▶ TEXT SEGMENT:
---------------
He's Baaack: George W. Bush as Freddy Krueger
[amazon 0806513683 full]Like the star of a third-rate horror film, George W. Bush is back, scaring the public. The former president has a memoir to sell, and he’s busy defending his militaristic and profligate presidency, highlighted by his attempt to turn America’s chief executive into an elective despot. It’s a record Americans should reject today as firmly as they did when he left office nearly two years ago.
Presidents often appear better when looking backward. Consider hapless and unelected Gerald Ford. When judged by the standard of his successor, Jimmy Carter, the natural reaction was: bring back Jerry. President George W. Bush is benefiting from a similar effect. As President Barack Obama nationalizes health care, increases spending, expands the Afghan war and threatens civil liberties, some people are asking: what’s not to like about the Bush presidency?
A lot, actually.
President Bush was not an evil man, in contrast to the image spun by his severest critics. However, he was temperamentally unsuited to the presidency. Not stupid, he was something worse: willfully ignorant. He did not view lack of knowledge as any reason not to bomb, invade, and occupy other nations. Indeed, he almost joyfully tried violent social engineering in lands about which he knew nothing.
George W. Bush treated appointments to government like filling fraternity offices. Knowledge naturally was irrelevant, along with competence and experience. Instead, President Bush preferred buddies, political supporters, sycophants, people to whom he took a superficial liking and above all loyalists.
Who else would have insisted that appointees to the occupation authority in Baghdad have backed his 2000 campaign and hold the “correct” view on abortion? Or would have nominated the egregiously ill-prepared Michael Brown and Harriet Miers to the Federal Emergency Management Administration and Supreme Court, respectively?
The president also judged people and information by whether they matched his ideological presuppositions. For instance, those who suggested that events in Iraq failed to match his rosy scenario earned dismissal as defeatists. George W. Bush appeared to be congenitally unable to reconsider bad decisions, even when new information contradicted what he believed was supposed to have happened.
Thus, it should come as no surprise that when “The Decider” decided the results were usually ugly.
President Bush’s philosophy was even worse than his mode of decision making. Contrary to his rhetoric, he abandoned most conservative—or at least limited government—principles once he took office. It was a presidency that only a committed statist could truly love.
First was spending. George W. Bush turned a large surplus into a huge deficit. The Congressional Budget Office reported a $13 trillion deterioration in federal finances over ten years. The single biggest factor after economic readjustments was increased outlays.
---------------
▶ GIVEN ENTRIES:
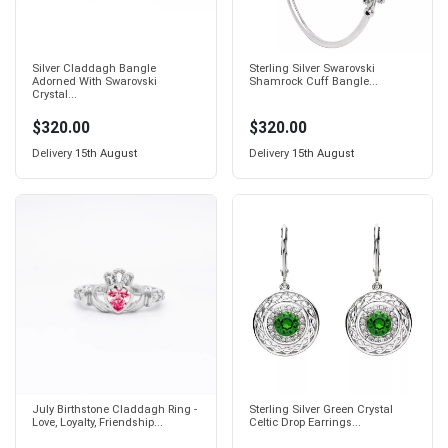
Silver Claddagh Bangle
Sterling Silver Swarovski
Adorned With Swarovski
Shamrock Cuff Bangle...
Crystal...
$320.00
$320.00
Delivery
15th August
Delivery
15th August
July Birthstone Claddagh Ring -
Sterling Silver Green Crystal
Love, Loyalty, Friendship...
Celtic Drop Earrings...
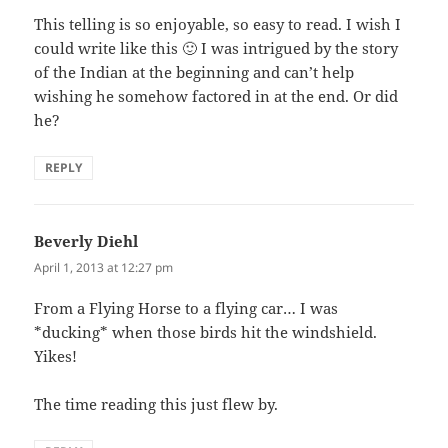
This telling is so enjoyable, so easy to read. I wish I
could write like this 🙂 I was intrigued by the story
of the Indian at the beginning and can’t help
wishing he somehow factored in at the end. Or did
he?
REPLY
Beverly Diehl
says:
April 1, 2013 at 12:27 pm
From a Flying Horse to a flying car… I was
*ducking* when those birds hit the windshield.
Yikes!
The time reading this just flew by.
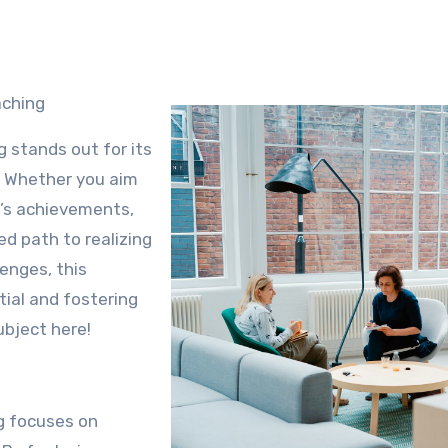
aching
 stands out for its
. Whether you aim
m’s achievements,
d path to realizing
enges, this
ial and fostering
ubject here!
ng focuses on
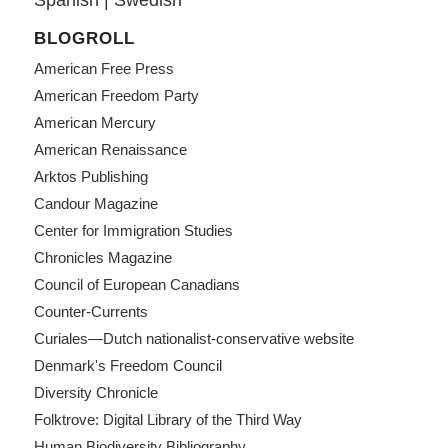
BLOGROLL
American Free Press
American Freedom Party
American Mercury
American Renaissance
Arktos Publishing
Candour Magazine
Center for Immigration Studies
Chronicles Magazine
Council of European Canadians
Counter-Currents
Curiales—Dutch nationalist-conservative website
Denmark's Freedom Council
Diversity Chronicle
Folktrove: Digital Library of the Third Way
Human Biodiversity Bibliography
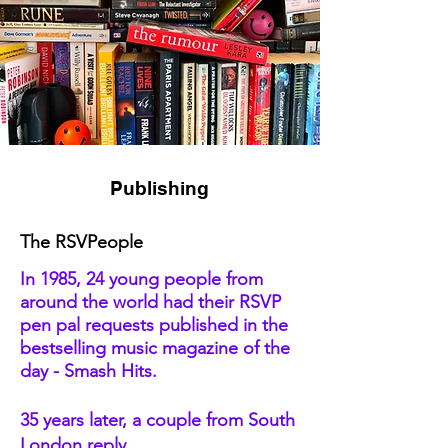
Publishing
The RSVPeople
In 1985, 24 young people from
around the world had their RSVP
pen pal requests published in the
bestselling music magazine of the
day - Smash Hits.
35 years later, a couple from South
London reply.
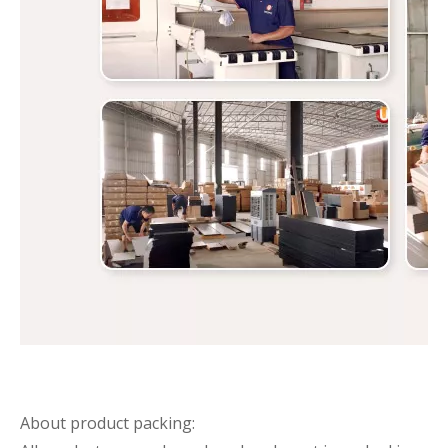
About product packing:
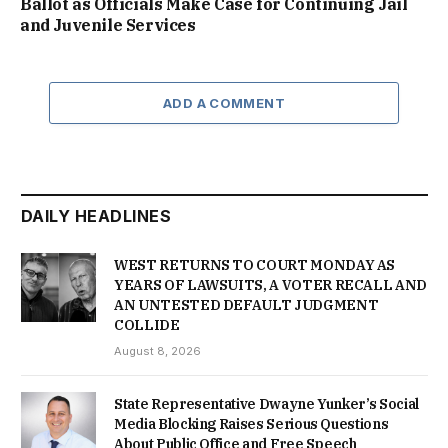
Ballot as Officials Make Case for Continuing Jail
and Juvenile Services
ADD A COMMENT
DAILY HEADLINES
WEST RETURNS TO COURT MONDAY AS
YEARS OF LAWSUITS, A VOTER RECALL AND
AN UNTESTED DEFAULT JUDGMENT
COLLIDE
August 8, 2026
State Representative Dwayne Yunker’s Social
Media Blocking Raises Serious Questions
About Public Office and Free Speech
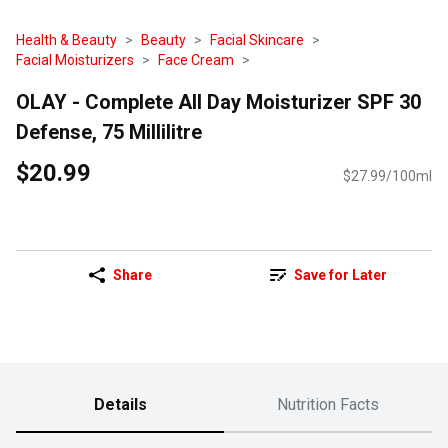
Health & Beauty
Beauty
Facial Skincare
Facial Moisturizers
Face Cream
OLAY - Complete All Day Moisturizer SPF 30
Defense, 75 Millilitre
$20.99
$27.99/100ml
Share
Save for Later
Details
Nutrition Facts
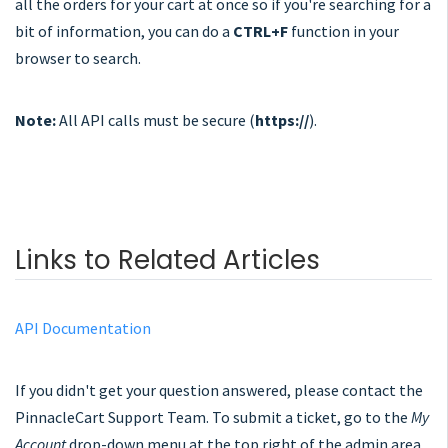
all the orders for your cart at once so if you're searching for a
bit of information, you can do a
CTRL+F
function in your
browser to search.
Note:
All API calls must be secure (
https://
).
Links to Related Articles
API Documentation
If you didn't get your question answered, please contact the
PinnacleCart Support Team. To submit a ticket, go to the
My
Account
drop-down menu at the top right of the admin area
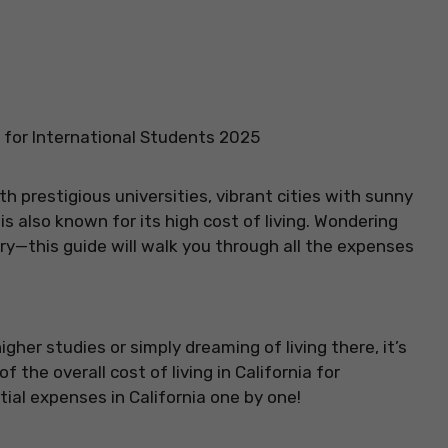
ia for International Students 2025
th prestigious universities, vibrant cities with sunny
s also known for its high cost of living. Wondering
rry—this guide will walk you through all the expenses
igher studies or simply dreaming of living there, it’s
 the overall cost of living in California for
tial expenses in California one by one!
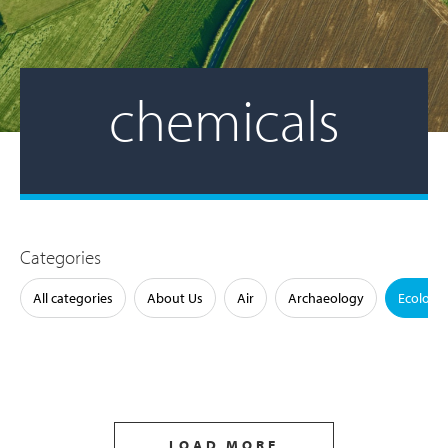
chemicals
Categories
All categories
About Us
Air
Archaeology
Ecology
LOAD MORE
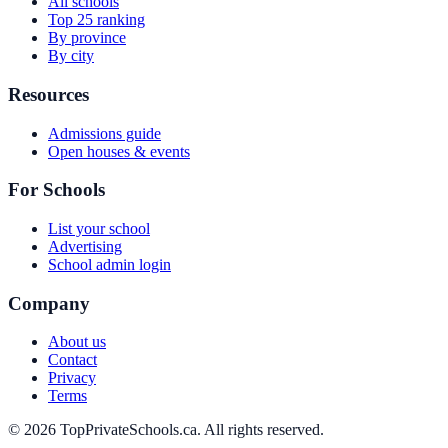
All schools
Top 25 ranking
By province
By city
Resources
Admissions guide
Open houses & events
For Schools
List your school
Advertising
School admin login
Company
About us
Contact
Privacy
Terms
© 2026 TopPrivateSchools.ca. All rights reserved.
---------------
▶ WHAT IS NEEDED:
Can you write the next part of the essay on George W. Bush's presidency, picking up right after its final sentence?

▶ ANSWER SPACE:
This Republican president and Congress actually increased domestic discretionary spending faster than did President Lyndon Johnson and his Democratic Congress. The GOP initiated the biggest expansion of the welfare state in four decades, the Medicare drug benefit, with an unfunded liability of $13 trillion—about the same cost as President Barack Obama’s health care reform bill. It was hard to find a program for which expenditures did not go up under President Bush.
Moreover, much of the spending blamed on President Obama began under Bush. On President Bush’s watch the federal government bailed out Bear Stearns, creating an expectation on Wall Street of further bailouts. The Bush administration terrorized a reluctant Congress into passing TARP, the most important effect of which was indirectly bailing out Goldman Sachs. Bush officials admitted that there was no “metric” to justify the $700 billion program: they just wanted a “big number.” And it was President Bush who took a plan to purchase “toxic” financial assets and turned it into bank and auto-industry bailouts.
While President Bush was not responsible for the roughly $800 billion Democratic “stimulus” legislation passed in early 2009, he pushed smaller and no less foolish initiatives during this presidency. Pork barrel spending peaked at $35 billion annually—under the Republicans. The Bush administration’s faith-based initiative turned into an expensive attempt to buy GOP political support from African-American churches.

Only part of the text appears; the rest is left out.